Performance Highlights:
| Model | Hardware | Total Throughput | Output Throughput |
|---|---|---|---|
| DeepSeek-R1-0528 (FP8) | 8×L20 GPU + Xeon Gold 6454S | 227.85 tokens/s | 87.58 tokens/s (8-way) |
Quick installation: cd kt-kernel && pip install .. For multi-GPU and injection tutorials, refer to the documentation.
kt-sft: Fine-Tuning Framework
Integrated with LLaMA-Factory, this module enables efficient fine-tuning of massive MoE models.
- Efficiency Features: Supports full LoRA fine-tuning with heterogeneous acceleration, reducing GPU memory needs dramatically.
- Workflow Support: Includes chat, batch inference, and metrics evaluation for production readiness.
- Advanced Capabilities: Handles 3-layer prefix cache reuse (GPU-CPU-Disk) and multi-concurrency via balance-serve.
Performance Highlights:
| Model | Configuration | Throughput | GPU Memory |
|---|---|---|---|
| DeepSeek-V3 (671B) | LoRA + AMX | ~40 tokens/s | 70GB (multi-GPU) |
| DeepSeek-V2-Lite (14B) | LoRA + AMX | ~530 tokens/s | 6GB |
Quick start: Follow kt-sft/README.md for environment setup, then USE_KT=1 llamafactory-cli train examples/train_lora/deepseek3_lora_sft_kt.yaml.
Development History and Updates
Launched around August 2024, KTransformers has seen rapid iterations:
- August 2024: Initial Windows support, multi-GPU, Mixtral models, VRAM reductions for DeepSeekV2 (21GB to 11GB).
- February 2025: DeepSeek-R1/V3 support with 3-28x speedups, FP8 kernels, extended contexts (4K to 139K tokens).
- March-April 2025: ROCm/AMD GPU, multi-concurrency, LLaMA 4, AMX quantizations, Intel Arc.
- May-July 2025: Prefix caching, Kimi-K2, SmallThinker/GLM4-MoE.
- September-November 2025: Qwen3-Next, SGLang integration, Ascend NPU, Kimi-K2-Thinking, LLaMA-Factory enhancements.
The project boasts over 16,000 GitHub stars and is backed by a 2025 ACM SIGOPS paper on CPU/GPU hybrid inference for MoE models.

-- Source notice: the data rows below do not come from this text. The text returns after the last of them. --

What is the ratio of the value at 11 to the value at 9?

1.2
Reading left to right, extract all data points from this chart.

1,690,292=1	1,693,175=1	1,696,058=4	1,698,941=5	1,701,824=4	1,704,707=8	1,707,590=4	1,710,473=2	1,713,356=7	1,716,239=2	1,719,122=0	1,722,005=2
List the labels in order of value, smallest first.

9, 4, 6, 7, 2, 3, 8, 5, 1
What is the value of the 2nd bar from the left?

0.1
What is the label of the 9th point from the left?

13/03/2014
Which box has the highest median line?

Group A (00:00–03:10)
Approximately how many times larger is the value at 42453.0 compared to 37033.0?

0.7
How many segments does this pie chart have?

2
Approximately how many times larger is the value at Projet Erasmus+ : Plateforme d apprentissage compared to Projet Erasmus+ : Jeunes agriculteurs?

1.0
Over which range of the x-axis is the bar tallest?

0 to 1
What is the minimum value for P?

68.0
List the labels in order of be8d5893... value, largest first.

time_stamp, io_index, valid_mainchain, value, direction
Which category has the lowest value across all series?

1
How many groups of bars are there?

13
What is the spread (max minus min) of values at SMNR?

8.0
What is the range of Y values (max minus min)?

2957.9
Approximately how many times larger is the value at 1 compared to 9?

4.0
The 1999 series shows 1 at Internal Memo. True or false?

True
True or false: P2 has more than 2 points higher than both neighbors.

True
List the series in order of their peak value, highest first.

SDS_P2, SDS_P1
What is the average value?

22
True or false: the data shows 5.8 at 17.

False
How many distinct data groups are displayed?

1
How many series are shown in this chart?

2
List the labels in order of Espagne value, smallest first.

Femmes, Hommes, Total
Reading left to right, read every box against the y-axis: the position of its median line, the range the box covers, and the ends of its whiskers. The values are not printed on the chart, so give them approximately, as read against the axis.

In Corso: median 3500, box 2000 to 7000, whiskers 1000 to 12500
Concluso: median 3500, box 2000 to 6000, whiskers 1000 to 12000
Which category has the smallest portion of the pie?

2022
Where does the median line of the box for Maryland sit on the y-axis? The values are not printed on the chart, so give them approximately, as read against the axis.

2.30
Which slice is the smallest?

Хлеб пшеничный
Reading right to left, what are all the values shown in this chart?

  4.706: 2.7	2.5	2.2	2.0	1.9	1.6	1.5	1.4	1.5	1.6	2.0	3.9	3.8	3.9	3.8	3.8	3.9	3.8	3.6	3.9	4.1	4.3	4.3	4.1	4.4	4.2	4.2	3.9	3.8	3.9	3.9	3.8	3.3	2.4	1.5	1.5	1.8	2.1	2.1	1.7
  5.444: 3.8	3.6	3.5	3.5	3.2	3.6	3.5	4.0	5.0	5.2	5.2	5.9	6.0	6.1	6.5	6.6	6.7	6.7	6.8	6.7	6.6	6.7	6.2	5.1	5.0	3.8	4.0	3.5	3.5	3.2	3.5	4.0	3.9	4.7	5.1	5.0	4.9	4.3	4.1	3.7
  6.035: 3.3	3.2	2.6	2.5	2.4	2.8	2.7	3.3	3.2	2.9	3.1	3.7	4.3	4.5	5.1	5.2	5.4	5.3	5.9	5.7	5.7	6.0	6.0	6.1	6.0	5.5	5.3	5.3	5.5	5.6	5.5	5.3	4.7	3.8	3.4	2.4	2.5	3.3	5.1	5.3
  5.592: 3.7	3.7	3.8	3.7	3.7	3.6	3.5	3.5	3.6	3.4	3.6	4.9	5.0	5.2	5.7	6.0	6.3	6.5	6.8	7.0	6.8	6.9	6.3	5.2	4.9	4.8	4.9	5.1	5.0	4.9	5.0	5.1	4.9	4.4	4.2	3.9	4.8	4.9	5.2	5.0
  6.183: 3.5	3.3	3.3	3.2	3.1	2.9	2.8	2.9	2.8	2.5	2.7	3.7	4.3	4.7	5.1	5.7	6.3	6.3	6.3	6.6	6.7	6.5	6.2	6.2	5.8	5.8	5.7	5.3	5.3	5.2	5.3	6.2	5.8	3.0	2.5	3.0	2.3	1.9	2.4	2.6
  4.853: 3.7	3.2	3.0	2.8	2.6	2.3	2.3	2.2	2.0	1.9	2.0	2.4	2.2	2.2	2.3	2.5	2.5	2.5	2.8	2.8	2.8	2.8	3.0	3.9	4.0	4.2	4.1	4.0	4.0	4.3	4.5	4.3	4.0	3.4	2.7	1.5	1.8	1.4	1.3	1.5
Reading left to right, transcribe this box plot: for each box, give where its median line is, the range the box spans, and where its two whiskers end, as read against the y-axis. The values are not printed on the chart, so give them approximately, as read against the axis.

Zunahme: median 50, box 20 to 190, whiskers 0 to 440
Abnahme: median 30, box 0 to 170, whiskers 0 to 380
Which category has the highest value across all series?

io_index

A 2025 Q4 roadmap outlines future expansions.
Community and Contributions
Developed by MADSys Lab at Tsinghua University and Approaching.AI, with 90+ contributors. Engage via GitHub issues, pull requests, or WeChat groups. The original framework is archived for legacy reference, with comprehensive docs and online books available.